## DOCUMENT SECTION
* Start *

Monday, August 10, 2009

Gladney’s Lawyer: He’s Unemployed, Insured and Making Money From the Alleged Attack from The Washington Independent

http://washingtonindependent.com/54511/gladneys-lawyer-hes-unemployed-insured-and-making-money-from-the-alleged-attack

I just got off the phone with David Brian Brown, the St. Louis, Mo., lawyer who has appeared with Kenneth Gladney, the black man who claims he was beaten up by a bunch of Service Employees International Union members outside a town hall meeting in St. Louis. Gladney says he was just there  innocently selling Gadsden flags — those flags with the snake coiled up on them that say "Don't Tread On Me" and became symbols of the recent GOP Tea Party protests.

Here's the video that shows the alleged attack — and Gladney (the one in the grey polo shirt) walking around casually after the incident, claiming that an SEIU member attacked him. Meanwhile, as Daily Kos diarist KevinNYC points out in his play-by-play of the event, there's a big white guy in a white polo shirt yelling — "they attacked him!" The guy on the video looks strikingly like his lawyer, David Brown, who now says he was a witness to the event, so he can't officially represent Gladney.

* End *

## PROBLEM A
Reproduce the entries verbatim, starting at the line that contains "scientific name: Trypocopris vernalis" and ending at the line that contains "genus: Simmondsia".

## EXTRACTED MATERIAL
* Start *

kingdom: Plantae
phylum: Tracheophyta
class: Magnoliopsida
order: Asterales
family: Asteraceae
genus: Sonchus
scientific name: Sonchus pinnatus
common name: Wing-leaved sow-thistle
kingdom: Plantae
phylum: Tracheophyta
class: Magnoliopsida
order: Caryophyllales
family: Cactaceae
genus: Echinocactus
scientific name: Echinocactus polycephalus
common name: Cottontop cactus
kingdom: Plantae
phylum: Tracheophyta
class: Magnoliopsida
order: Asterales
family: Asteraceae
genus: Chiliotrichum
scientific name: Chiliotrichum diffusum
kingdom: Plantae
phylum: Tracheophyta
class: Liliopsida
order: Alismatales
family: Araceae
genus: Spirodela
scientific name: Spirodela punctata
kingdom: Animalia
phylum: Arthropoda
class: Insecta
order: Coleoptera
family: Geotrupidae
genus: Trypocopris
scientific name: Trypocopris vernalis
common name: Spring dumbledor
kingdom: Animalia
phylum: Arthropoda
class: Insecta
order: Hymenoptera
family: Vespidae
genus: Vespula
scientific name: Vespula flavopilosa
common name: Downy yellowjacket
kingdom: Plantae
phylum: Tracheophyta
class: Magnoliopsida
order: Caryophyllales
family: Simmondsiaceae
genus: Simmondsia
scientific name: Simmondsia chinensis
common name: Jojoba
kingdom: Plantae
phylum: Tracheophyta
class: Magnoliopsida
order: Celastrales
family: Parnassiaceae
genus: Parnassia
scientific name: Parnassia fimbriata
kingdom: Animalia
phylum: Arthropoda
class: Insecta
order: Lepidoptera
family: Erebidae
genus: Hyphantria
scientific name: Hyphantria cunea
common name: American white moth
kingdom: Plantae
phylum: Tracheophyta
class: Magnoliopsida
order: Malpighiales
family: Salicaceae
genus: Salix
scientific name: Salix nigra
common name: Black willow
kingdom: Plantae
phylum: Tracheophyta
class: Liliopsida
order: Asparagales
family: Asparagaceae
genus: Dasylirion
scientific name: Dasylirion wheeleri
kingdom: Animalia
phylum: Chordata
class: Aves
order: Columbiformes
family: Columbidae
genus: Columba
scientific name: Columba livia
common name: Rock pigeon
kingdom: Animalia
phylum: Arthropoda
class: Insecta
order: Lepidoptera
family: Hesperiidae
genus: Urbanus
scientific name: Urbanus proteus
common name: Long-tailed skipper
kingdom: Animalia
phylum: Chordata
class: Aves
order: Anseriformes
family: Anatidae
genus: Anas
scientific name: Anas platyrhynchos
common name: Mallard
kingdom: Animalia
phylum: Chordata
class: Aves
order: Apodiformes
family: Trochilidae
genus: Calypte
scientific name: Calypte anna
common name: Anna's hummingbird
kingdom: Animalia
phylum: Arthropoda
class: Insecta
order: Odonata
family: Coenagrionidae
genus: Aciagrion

* End *

## PROBLEM B
Decide whether each statement agrees with the passage about Kenneth Gladney's lawyer, answering yes or no and quoting the deciding words: (i) David Brian Brown is a lawyer from St. Louis; (ii) in the video, Gladney wears a white polo shirt; (iii) Brown says he can officially represent Gladney.

## FINISHED ANSWER A
scientific name: Trypocopris vernalis
common name: Spring dumbledor
kingdom: Animalia
phylum: Arthropoda
class: Insecta
order: Hymenoptera
family: Vespidae
genus: Vespula
scientific name: Vespula flavopilosa
common name: Downy yellowjacket
kingdom: Plantae
phylum: Tracheophyta
class: Magnoliopsida
order: Caryophyllales
family: Simmondsiaceae
genus: Simmondsia

## FINISHED ANSWER B
(i) Yes: "the St. Louis, Mo., lawyer"
(ii) No: "Gladney (the one in the grey polo shirt)"
(iii) No: "so he can't officially represent Gladney."